The Ritual of Chüd, the professor said, was practiced by a sect of Tibetan and Nepalese Buddhists. (True.)
They did it to achieve a sense of perfect nothingness and the resulting state of serenity and spiritual clarity. (True.)
It was also considered useful in combating demons, both those in the mind and the supernatural ones who invaded from the outside. (A gray area.)
“Which makes it perfect for you, Jamie, because it covers all the bases.”
“You mean it can work even if Therriault’s really not there, and I’m just crazypants.”
He gave me a look combining reproach and impatience that he probably perfected in his teaching career. “Stop talking and try listening, if you don’t mind.”
“Sorry.” I was on my second cup of tea, and feeling wired.

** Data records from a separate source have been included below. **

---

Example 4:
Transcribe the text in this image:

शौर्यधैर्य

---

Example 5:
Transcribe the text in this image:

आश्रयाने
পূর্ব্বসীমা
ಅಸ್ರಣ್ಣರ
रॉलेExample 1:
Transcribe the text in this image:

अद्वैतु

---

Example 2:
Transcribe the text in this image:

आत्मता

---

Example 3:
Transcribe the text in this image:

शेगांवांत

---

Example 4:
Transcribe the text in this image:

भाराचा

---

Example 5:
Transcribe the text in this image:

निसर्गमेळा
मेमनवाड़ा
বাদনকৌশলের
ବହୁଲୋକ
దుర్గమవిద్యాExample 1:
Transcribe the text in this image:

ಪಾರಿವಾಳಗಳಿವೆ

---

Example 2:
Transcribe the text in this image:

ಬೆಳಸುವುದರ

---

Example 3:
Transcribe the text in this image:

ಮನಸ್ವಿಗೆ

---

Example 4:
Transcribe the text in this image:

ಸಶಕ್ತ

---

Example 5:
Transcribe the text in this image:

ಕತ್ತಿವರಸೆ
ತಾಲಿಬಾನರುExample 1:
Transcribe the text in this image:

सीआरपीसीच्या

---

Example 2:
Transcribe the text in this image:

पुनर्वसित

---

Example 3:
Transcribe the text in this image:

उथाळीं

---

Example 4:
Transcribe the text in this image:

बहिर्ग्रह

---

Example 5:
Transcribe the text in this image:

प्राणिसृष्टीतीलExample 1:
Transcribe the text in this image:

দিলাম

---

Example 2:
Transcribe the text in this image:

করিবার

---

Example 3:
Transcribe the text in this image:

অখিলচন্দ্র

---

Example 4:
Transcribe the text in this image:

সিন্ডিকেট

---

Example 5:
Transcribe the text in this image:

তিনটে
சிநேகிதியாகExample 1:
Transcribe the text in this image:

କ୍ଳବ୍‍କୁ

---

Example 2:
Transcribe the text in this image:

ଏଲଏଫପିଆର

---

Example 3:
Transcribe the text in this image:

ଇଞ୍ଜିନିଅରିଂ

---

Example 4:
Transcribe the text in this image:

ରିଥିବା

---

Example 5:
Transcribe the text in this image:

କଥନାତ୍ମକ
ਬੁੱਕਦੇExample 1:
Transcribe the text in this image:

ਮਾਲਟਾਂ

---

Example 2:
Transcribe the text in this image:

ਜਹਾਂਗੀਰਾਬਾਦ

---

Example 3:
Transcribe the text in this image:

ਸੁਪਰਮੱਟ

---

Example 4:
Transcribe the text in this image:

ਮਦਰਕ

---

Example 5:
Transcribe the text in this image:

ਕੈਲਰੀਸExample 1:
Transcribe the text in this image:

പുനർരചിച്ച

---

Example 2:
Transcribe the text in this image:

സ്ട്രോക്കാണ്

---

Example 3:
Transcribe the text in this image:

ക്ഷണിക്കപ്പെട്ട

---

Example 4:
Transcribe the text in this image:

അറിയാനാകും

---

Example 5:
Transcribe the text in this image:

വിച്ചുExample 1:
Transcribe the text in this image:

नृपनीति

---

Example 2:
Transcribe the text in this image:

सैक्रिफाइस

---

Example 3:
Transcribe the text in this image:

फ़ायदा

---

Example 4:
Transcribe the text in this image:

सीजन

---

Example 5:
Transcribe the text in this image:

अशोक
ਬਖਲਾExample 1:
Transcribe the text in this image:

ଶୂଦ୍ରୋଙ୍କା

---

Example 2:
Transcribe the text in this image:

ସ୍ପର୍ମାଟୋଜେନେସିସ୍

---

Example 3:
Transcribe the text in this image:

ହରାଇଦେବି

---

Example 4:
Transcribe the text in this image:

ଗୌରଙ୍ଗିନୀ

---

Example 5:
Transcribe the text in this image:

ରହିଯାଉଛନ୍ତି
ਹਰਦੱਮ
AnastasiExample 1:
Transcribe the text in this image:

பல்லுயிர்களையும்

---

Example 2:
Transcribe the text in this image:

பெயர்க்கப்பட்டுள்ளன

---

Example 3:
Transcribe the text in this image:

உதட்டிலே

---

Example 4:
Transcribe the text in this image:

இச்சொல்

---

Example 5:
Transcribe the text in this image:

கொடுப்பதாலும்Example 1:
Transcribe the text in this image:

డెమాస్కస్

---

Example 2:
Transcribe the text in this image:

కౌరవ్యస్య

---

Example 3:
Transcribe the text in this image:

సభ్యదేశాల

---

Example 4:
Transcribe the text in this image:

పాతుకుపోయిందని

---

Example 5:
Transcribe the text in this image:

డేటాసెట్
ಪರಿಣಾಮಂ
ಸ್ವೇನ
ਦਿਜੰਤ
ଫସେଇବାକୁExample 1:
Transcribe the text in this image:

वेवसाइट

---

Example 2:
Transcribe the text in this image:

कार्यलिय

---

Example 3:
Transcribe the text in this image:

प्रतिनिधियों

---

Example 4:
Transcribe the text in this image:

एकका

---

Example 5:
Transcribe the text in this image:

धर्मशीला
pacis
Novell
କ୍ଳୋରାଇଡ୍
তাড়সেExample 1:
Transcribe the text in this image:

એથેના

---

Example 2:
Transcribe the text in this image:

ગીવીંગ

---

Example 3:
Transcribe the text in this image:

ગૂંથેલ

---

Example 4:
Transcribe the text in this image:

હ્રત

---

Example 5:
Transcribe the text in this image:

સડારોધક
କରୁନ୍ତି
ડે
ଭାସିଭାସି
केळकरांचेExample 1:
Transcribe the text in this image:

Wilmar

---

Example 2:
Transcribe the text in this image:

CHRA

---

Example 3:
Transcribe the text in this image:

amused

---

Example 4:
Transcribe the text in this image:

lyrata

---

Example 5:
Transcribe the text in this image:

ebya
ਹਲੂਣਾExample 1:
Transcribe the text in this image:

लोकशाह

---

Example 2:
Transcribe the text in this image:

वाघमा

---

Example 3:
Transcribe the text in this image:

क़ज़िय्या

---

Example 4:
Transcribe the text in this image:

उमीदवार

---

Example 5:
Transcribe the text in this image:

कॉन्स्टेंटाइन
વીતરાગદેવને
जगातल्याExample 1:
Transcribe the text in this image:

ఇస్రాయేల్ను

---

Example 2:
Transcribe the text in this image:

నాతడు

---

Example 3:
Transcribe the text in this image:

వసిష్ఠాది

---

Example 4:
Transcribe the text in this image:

With the groundwork laid, Professor Burkett now moved into the land of make-believe… not that I knew the difference. He said that chüd was especially useful when one of these high-country Buddhists encountered a yeti, also known as the abominable snowman.
“Are those things real?” I asked.
“As with your Mr. Therriault, I can’t say with any surety. But—also as with you and your Mr. Therriault—I can say that the Tibetans believe they are.”
The professor went on to say that a person unfortunate enough to meet a yeti would be haunted by it for the rest of his life. Unless, that was, it could be engaged and bested in the Ritual of Chüd.
If you’re following this, you know that if bullshit was an event in the Olympics, the judges would have given Professor Burkett all 10s for that one, but I was only thirteen and in a bad place. Which is to say I swallowed it whole. If part of me had an idea of what Professor Burkett was up to—I can’t really remember—I shut it down. You have to remember how desperate I was. The idea of being followed around by Kenneth Therriault, aka Thumper, for the rest of my life—haunted by him, to use the professor’s word—was the most horrible thing I could imagine.
“How does it work?” I asked.
“Ah, you’ll like this. It’s like one of the uncensored fairy tales in the book I gave you. According to the stories, you and the demon bind yourselves together by biting into each other’s tongues.”
He said this with a certain relish, and I thought, Like it? Why would I like it?
“Once this union has been accomplished, you and the demon have a battle of wills. This would occur telepathically, I assume, since it would be hard to talk while engaged in a… mmm… mutual tongue-bite. The first to withdraw loses all power over the winner.”
I stared at him, my mouth open. I had been raised to be polite, especially around my mother’s clients and acquaintances, but I was too grossed out to consider the social niceties. “If you think I’m going to—what?—french-kiss that guy, you’re out of your mind! For one thing, he’s dead, did you not get that?”
“Yes, Jamie, I believe I did.”
“Besides, how would I even get him to do it? What would I say, come on over here, Ken honey, and slip me some tongue?”
“Are you finished?” Professor Burkett asked mildly, once again making me feel like the most clueless student in class. “I think the tongue-biting aspect is meant to be symbolic. The way chunks of Wonder Bread and little thimbles of wine are meant to be symbolic of Jesus’s last supper with his disciples.”
I didn’t get that, not being much of a churchgoer, so I kept my mouth shut.
“Listen to me, Jamie. Listen very carefully.”
I listened as if my life depended on it. Because I thought it did.